(Dataset records begins)

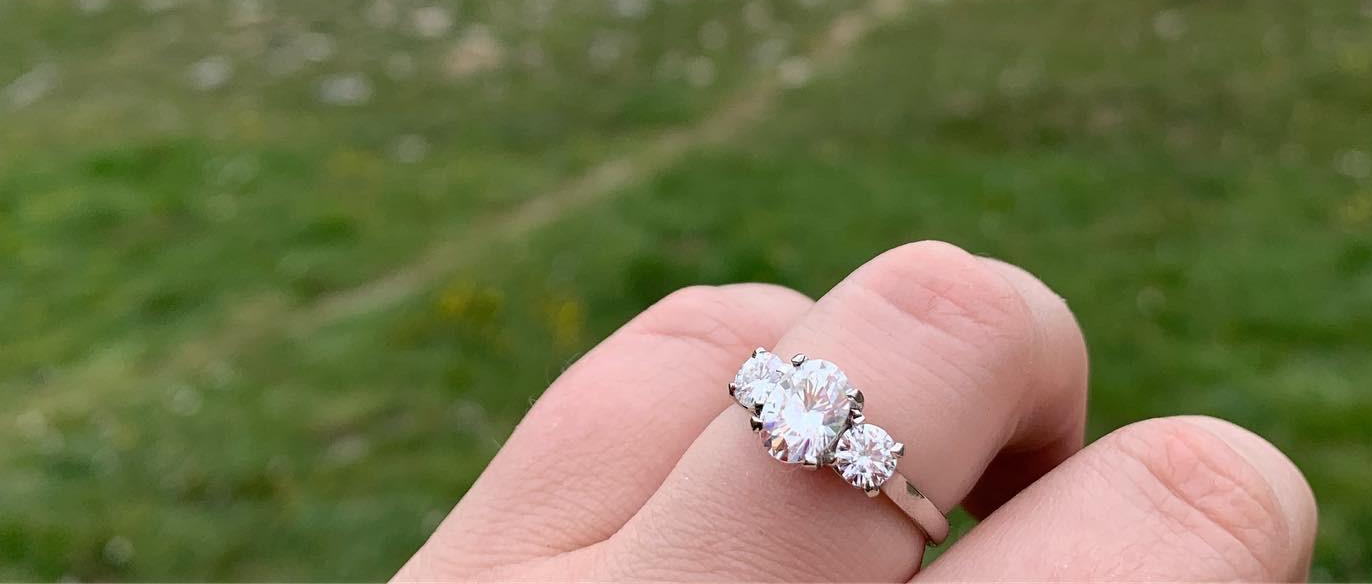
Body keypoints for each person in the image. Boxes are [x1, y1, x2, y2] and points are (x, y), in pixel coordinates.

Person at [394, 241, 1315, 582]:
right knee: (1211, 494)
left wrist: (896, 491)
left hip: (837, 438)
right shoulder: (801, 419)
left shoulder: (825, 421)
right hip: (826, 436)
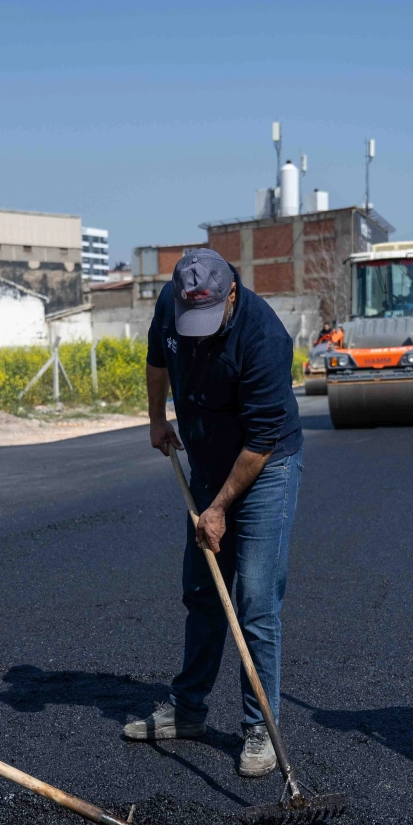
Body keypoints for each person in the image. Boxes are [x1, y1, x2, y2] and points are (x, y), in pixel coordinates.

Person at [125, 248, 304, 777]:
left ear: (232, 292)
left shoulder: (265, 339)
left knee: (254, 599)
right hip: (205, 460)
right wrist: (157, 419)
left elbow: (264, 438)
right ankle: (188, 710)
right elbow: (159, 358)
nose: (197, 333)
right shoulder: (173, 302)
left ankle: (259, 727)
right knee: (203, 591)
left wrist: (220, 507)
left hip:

(Dataset records ends)
(Dataset records begins)

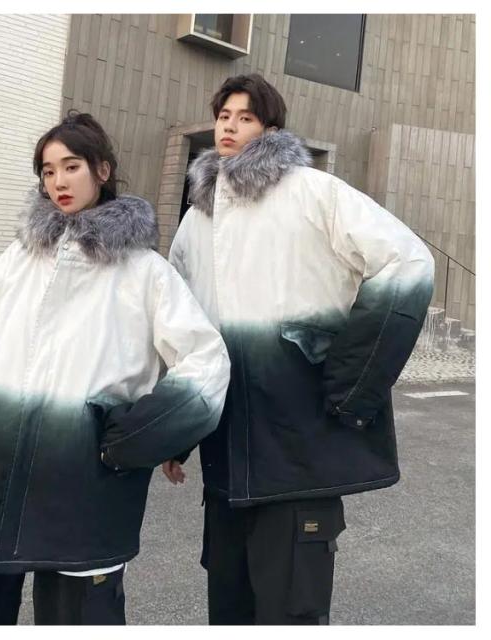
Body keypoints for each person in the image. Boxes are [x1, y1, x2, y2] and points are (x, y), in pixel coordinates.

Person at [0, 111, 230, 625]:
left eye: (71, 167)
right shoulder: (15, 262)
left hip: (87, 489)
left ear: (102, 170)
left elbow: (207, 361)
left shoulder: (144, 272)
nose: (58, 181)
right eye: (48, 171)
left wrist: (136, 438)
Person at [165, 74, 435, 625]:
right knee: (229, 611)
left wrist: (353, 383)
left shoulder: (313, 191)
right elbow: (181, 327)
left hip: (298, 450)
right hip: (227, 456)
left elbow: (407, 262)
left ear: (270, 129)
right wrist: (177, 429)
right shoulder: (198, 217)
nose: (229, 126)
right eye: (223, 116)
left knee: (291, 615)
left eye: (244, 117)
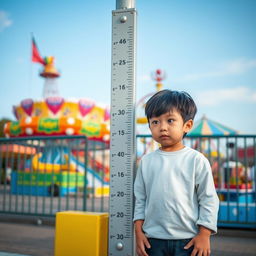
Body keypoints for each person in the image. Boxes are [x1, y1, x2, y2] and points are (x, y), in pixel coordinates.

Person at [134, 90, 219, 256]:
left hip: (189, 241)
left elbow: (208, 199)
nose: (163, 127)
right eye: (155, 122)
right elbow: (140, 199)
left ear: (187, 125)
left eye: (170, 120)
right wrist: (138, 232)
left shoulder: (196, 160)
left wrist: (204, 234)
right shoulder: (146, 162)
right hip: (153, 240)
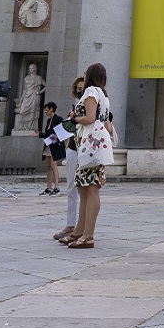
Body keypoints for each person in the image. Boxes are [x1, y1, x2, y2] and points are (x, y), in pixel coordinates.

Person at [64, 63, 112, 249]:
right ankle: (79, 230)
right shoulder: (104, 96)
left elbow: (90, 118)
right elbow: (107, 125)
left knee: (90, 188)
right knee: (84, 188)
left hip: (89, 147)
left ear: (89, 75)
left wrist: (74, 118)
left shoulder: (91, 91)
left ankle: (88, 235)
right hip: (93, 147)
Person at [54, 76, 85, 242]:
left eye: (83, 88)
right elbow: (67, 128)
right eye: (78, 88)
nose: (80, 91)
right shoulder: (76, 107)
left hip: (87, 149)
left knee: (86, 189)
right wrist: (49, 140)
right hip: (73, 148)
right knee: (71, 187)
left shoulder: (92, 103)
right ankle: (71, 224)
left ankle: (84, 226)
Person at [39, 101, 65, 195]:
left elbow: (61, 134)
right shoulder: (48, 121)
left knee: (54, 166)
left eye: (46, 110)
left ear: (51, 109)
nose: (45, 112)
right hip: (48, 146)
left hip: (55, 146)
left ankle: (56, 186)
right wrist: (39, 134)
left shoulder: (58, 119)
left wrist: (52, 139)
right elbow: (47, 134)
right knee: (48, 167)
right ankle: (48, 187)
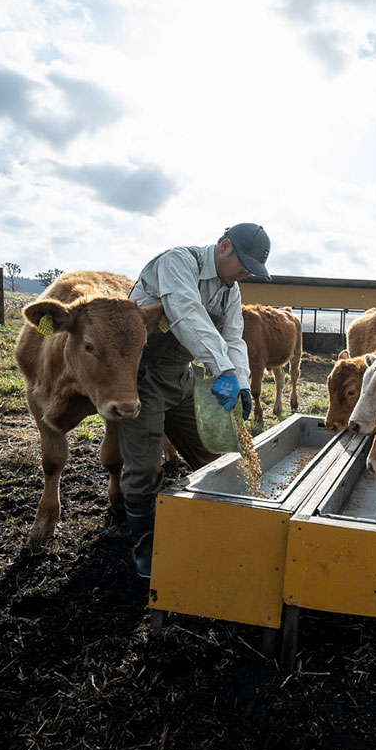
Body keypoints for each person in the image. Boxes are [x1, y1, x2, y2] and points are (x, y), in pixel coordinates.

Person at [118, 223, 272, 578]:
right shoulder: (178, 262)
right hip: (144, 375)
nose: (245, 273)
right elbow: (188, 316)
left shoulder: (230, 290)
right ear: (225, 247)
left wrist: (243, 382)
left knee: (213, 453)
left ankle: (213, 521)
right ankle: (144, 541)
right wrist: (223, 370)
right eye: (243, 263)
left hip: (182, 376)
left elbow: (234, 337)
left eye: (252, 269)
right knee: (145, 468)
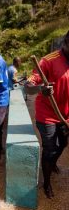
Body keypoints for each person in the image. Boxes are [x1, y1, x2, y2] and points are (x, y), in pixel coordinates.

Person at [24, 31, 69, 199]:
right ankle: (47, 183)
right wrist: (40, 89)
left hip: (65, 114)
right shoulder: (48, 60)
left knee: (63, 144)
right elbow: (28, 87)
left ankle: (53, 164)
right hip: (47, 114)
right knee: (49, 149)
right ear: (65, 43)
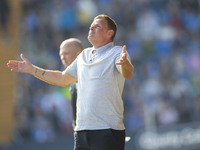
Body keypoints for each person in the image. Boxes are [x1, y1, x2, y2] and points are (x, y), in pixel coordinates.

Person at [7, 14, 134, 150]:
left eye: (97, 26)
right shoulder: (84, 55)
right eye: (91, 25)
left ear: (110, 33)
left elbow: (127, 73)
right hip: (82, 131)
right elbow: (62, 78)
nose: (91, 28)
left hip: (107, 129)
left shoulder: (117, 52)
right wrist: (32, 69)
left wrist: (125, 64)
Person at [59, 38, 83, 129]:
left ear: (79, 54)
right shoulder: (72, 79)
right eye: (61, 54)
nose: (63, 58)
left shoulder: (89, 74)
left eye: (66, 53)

(Dataset records ends)

Task to complete: Print the line above containing "left ankle: (88, 235)", the line containing "right eye: (243, 263)", and everything between them, exactly as written. Pictures stay out.

Answer to this exercise:
left ankle: (88, 235)
right hip: (93, 147)
Person at [54, 76, 85, 242]:
left eye: (83, 88)
right elbow: (67, 128)
right eye: (78, 88)
nose: (80, 91)
right shoulder: (76, 107)
left hip: (87, 149)
left knee: (86, 189)
right wrist: (49, 140)
right hip: (73, 148)
right knee: (71, 187)
left shoulder: (92, 103)
right ankle: (71, 224)
left ankle: (84, 226)
Person at [39, 101, 65, 195]:
left elbow: (61, 134)
right shoulder: (48, 121)
left knee: (54, 166)
left eye: (46, 110)
left ear: (51, 109)
nose: (45, 112)
right hip: (48, 146)
left hip: (55, 146)
left ankle: (56, 186)
right wrist: (39, 134)
left shoulder: (58, 119)
left wrist: (52, 139)
right elbow: (47, 134)
right knee: (48, 167)
right ankle: (48, 187)
Body keypoints for each person in the image. Boxes are [x1, y1, x2, y2] and points are (x, y), in pixel coordinates.

Person at [118, 223, 272, 578]:
right shoulder: (178, 262)
right hip: (144, 375)
nose: (245, 273)
right elbow: (188, 316)
left shoulder: (230, 290)
right ear: (225, 247)
left wrist: (243, 382)
left knee: (213, 453)
left ankle: (213, 521)
right ankle: (144, 541)
right wrist: (223, 370)
right eye: (243, 263)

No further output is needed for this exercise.